Autre exemple fascinant. Dans les dernières minutes de l'épisode du 15 janvier d'Unité 9, Marie et Shandy s'affrontaient dans l'élection pour la présidence du comité des détenues. Après le dépouillement, l'aumônier Georges a griffonné le résultat du vote «très serré» sur un bout de papier. Le nom de la gagnante ne devait être dévoilé que la semaine suivante. Mais vous savez quoi? Un téléspectateur futé a fait un zoom sur l'écran de télé et pris une photo où l'on pouvait lire assez clairement le nom de la nouvelle présidente sur la petite feuille: Marie Lamontagne.

Ce cliché s'est rapidement propagé sur Twitter, brûlant ainsi un punch du téléroman. Comme quoi, il ne faut jamais sous-estimer le fanatisme de certains boulimiques de télévision.

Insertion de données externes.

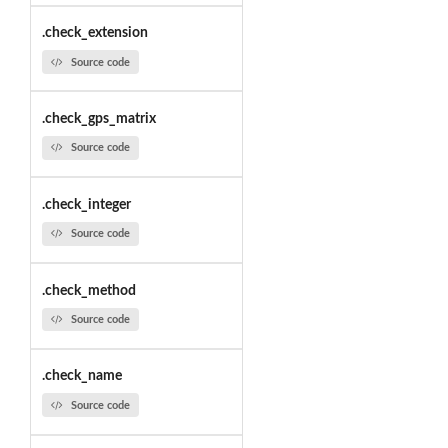
.check_extension
Source code
.check_gps_matrix
Source code
.check_integer
Source code
.check_method
Source code
.check_name
Source code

Plus la qualité d'une série est grande, plus la surveillance sur le web tend à devenir intense. Nous n'exigeons rien de moins que du gros calibre semaine après semaine. À la moindre baisse de régime, vous risquez de lire un «je l'évite» comme plus bas dans cette chronique. Oui, c'est un commentaire sur les éclairages dans Mémoires vives. On est pointilleux ou on ne l'est pas.

Je lévite

Avec Nathalie Coupal dans O'

On voit trop peu cette comédienne, je trouve. Après son rôle de femme d'affaires instable dans Mirador 2, la voici maintenant dans la peau de la psychologue de Charles O'Hara (Stéphane Demers). On espère maintenant que son rôle prenne de l'ampleur.

Je l'évite

L'éclairage intense dans Mémoires vives

Avez-vous remarqué à quel point tous les acteurs de ce téléroman de Radio-Canada ont le visage délavé par un éclairage vif, trop puissant? Les personnages ressemblent à des fantômes javelisés, qui pourraient tous jouer dans une publicité pour le lait. Attendez. Serait-ce ça, le secret de Mémoires vives? Tout le monde est mort et revient sur Terre sous forme d'ange à la peau diaphane?